L’arbitrage : une affaire familiale

Louis et Yann, accompagnés de leur papa, Stéphane Ragoucy, nous ont raconté comment ils se sont pris de passion pour l’arbitrage du rugby.

 Louis, 24 ans, a d’abord débuté par l’arbitrage du judo sur les conseils de sa professeure. Il a alors pu appréhender le sport d’une autre manière, avec un autre regard.  Il est ensuite passé à l’arbitrage du rugby, qui demandait d’autres exigences et d’autres capacités.

« J’y ai découvert l’exigence physique, la concentration et la vitesse de décision requise, la complexité des règles,  la gestion des équipes et des coaches, la rigueur administrative nécessaire »

C’est à cause de sa formation professionnelle de kinésithérapeute que Louis a dû interrompre sa propre carrière de joueur de rugby, ne pouvant pas exercer sous la menace des blessures régulières. Aujourd’hui, arbitre en Fédérale 3, il a pu intégrer le Pôle Excellence du CIFR. L’arbitrage est pour lui devenu une réelle passion, une façon de vivre son sport différemment, sans être un mauvais substitut, l’arbitrage est une pratique à part entière.

 Une pratique à laquelle son plus jeune frère, Yann, a lui aussi cédé. Jeune joueur de rugby, il avait une fâcheuse tendance à s’énerver contre les décisions arbitrales qu’il trouvait injustes. Ce qui animait, de toute évidence, des débats familiaux. Il s’est laissé tenter par l’arbitrage en passant la formation « je joue arbitre ». Ayant pris goût à cette pratique à ses 16 ans, il a choisi de passer la formation ACF. « En plus de me faire découvrir le rugby sous un nouvel angle, l’arbitrage m’a permis de progresser en tant que joueur, tant sur le jeu que sur la maturité. »
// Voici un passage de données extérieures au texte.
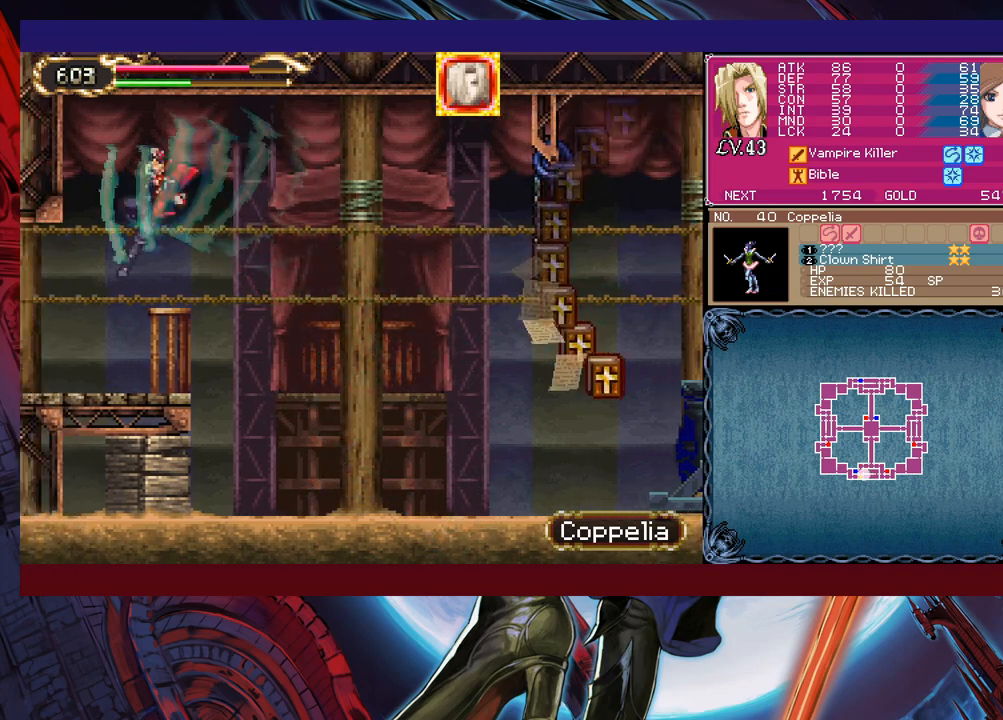
{"buttons": [], "left_stick": "up-right", "events": [[83, "B", "up"], [117, "left_stick", "left"], [283, "left_stick", "up-right"]]}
 Et c’est leur papa, Stéphane, qui explique le mieux leurs relations de frères arbitres.

« Ils en tirent un mélange de rivalité et de complicité. Beaucoup de partage et d’échanges quand l’un va voir l’autre arbitrer, quand l’aîné coach le cadet. » 

 C’est une fierté pour le papa de pouvoir voir ses deux fils s’épanouir grâce au rugby. Il concluait de la façon suivante :

« Et si je ne crois pas que j’aurais l’occasion de voir mes deux fils jouer ensemble, un match de rugby en compétition, j’espère bien les retrouver tous les deux arbitres d’un même match officiel. Si ce jour-là, leur coopération est aussi animée que leurs discussions devant les matchs professionnels,  je connais des joueurs qui vont être surpris. Je suis vraiment très fier de leur engagement arbitral … et puis, sans arbitre … pas de match ! »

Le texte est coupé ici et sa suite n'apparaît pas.